§ WHAT TO PRODUCE
Present each line of the material below as a numbered list, skipping any blank lines.

═════ INPUT MATERIAL ═════

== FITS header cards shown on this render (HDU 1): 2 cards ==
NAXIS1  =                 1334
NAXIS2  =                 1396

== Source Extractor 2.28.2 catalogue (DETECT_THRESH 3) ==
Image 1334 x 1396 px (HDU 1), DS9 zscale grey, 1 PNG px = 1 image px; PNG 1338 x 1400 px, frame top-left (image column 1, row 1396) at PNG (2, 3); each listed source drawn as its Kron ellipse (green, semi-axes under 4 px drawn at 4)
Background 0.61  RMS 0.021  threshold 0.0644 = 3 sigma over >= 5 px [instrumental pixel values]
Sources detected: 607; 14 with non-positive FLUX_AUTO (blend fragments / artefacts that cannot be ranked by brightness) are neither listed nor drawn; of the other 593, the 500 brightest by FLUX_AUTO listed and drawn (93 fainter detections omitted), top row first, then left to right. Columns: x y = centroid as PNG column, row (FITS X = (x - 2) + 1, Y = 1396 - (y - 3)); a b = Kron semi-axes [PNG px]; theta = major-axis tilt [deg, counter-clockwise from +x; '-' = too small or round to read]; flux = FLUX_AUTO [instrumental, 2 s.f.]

═════

§ OUTPUT BELOW
1. == FITS header cards shown on this render (HDU 1): 2 cards ==
2. NAXIS1  =                 1334
3. NAXIS2  =                 1396
4. == Source Extractor 2.28.2 catalogue (DETECT_THRESH 3) ==
5. Image 1334 x 1396 px (HDU 1), DS9 zscale grey, 1 PNG px = 1 image px; PNG 1338 x 1400 px, frame top-left (image column 1, row 1396) at PNG (2, 3); each listed source drawn as its Kron ellipse (green, semi-axes under 4 px drawn at 4)
6. Background 0.61  RMS 0.021  threshold 0.0644 = 3 sigma over >= 5 px [instrumental pixel values]
7. Sources detected: 607; 14 with non-positive FLUX_AUTO (blend fragments / artefacts that cannot be ranked by brightness) are neither listed nor drawn; of the other 593, the 500 brightest by FLUX_AUTO listed and drawn (93 fainter detections omitted), top row first, then left to right. Columns: x y = centroid as PNG column, row (FITS X = (x - 2) + 1, Y = 1396 - (y - 3)); a b = Kron semi-axes [PNG px]; theta = major-axis tilt [deg, counter-clockwise from +x; '-' = too small or round to read]; flux = FLUX_AUTO [instrumental, 2 s.f.]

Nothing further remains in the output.